--- Excerpted passage Enclosed Below ---

Marian Danciu

Personal information
- Date of birth: 24 April 2002 (age 24)
- Place of birth: Târgu Cărbunești, Romania
- Height: 1.75 m (5 ft 9 in)
- Position: Forward

Team information
- Current team: SCM Râmnicu Vâlcea

Youth career
- 2012–2017: Pandurii Târgu Jiu
- 2017–2020: Universitatea Craiova

Senior career*
- Years: Team / Apps / (Gls)
- 2018–2023: Universitatea II Craiova / 55 / (9)
- 2020–2025: Universitatea Craiova / 36 / (2)
- 2023: → CSM Slatina (loan) / 4 / (0)
- 2025: UTA Arad / 13 / (0)
- 2026: Universitatea II Craiova / 0 / (0)
- 2026–: SCM Râmnicu Vâlcea / 0 / (0)

International career^{‡}
- 2019–2020: Romania U18 / 5 / (0)
- 2023–2024: Romania U21 / 1 / (1)

= Marian Danciu =

Romanian professional footballer

Marian Danciu (born 24 April 2002), is a Romanian professional footballer who plays as forward for Liga II club SCM Râmnicu Vâlcea.

--- End of Enclosed Excerpted passage ---
--- Source information Enclosed Below ---

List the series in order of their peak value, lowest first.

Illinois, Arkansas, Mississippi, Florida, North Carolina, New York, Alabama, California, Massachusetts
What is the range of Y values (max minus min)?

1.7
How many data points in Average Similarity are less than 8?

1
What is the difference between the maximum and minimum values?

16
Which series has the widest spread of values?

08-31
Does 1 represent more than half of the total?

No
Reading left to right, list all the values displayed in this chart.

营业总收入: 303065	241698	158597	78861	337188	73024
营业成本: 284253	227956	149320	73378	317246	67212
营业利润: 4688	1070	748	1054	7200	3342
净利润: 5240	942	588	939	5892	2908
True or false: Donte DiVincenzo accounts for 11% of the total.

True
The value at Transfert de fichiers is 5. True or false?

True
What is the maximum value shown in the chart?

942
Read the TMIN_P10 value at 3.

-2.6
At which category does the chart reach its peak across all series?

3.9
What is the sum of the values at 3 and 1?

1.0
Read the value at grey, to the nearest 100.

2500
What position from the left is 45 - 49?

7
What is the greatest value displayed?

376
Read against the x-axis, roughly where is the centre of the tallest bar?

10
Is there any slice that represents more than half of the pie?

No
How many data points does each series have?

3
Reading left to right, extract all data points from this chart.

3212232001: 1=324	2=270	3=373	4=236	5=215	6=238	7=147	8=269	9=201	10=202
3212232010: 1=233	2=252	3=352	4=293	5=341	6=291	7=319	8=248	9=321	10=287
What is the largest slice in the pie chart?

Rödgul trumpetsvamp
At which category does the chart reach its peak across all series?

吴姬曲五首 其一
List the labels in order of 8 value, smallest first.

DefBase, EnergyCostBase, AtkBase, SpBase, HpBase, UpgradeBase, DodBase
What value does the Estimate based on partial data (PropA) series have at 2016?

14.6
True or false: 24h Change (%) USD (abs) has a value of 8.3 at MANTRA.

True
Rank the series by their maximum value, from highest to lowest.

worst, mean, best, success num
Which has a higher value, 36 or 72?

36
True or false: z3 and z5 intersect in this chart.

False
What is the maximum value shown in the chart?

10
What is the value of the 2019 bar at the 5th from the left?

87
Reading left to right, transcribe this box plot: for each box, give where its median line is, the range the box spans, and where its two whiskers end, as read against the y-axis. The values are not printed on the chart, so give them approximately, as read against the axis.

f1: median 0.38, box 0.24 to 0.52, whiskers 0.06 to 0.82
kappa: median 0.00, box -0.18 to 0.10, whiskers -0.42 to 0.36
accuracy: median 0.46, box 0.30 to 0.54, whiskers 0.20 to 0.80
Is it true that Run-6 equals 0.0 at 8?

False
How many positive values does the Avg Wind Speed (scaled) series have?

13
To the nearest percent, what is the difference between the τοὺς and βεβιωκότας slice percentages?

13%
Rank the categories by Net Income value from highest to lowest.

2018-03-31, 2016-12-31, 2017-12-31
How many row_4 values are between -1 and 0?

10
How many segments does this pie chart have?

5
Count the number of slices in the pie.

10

--- End of Enclosed Source information ---

*Explore the material:*
1) In the Marian Danciu profile, which club did he play for as a youth from 2012 to 2017?
2) Turn the paragraph of the Marian Danciu profile that begins "Marian Danciu (born 24 April 2002)" into a short bulleted list of its facts.
3) Reproduce the Marian Danciu profile word for word from "Team information" to "Craiova / 55 / (9)".
This data was taken from a different source than the text.

*Answers for each item:*
1) Pandurii Târgu Jiu.

2)
- Born: 24 April 2002
- Nationality: Romanian
- Occupation: professional footballer
- Position: forward
- Current club: SCM Râmnicu Vâlcea, in Liga II

3)
Team information
- Current team: SCM Râmnicu Vâlcea

Youth career
- 2012–2017: Pandurii Târgu Jiu
- 2017–2020: Universitatea Craiova

Senior career*
- Years: Team / Apps / (Gls)
- 2018–2023: Universitatea II Craiova / 55 / (9)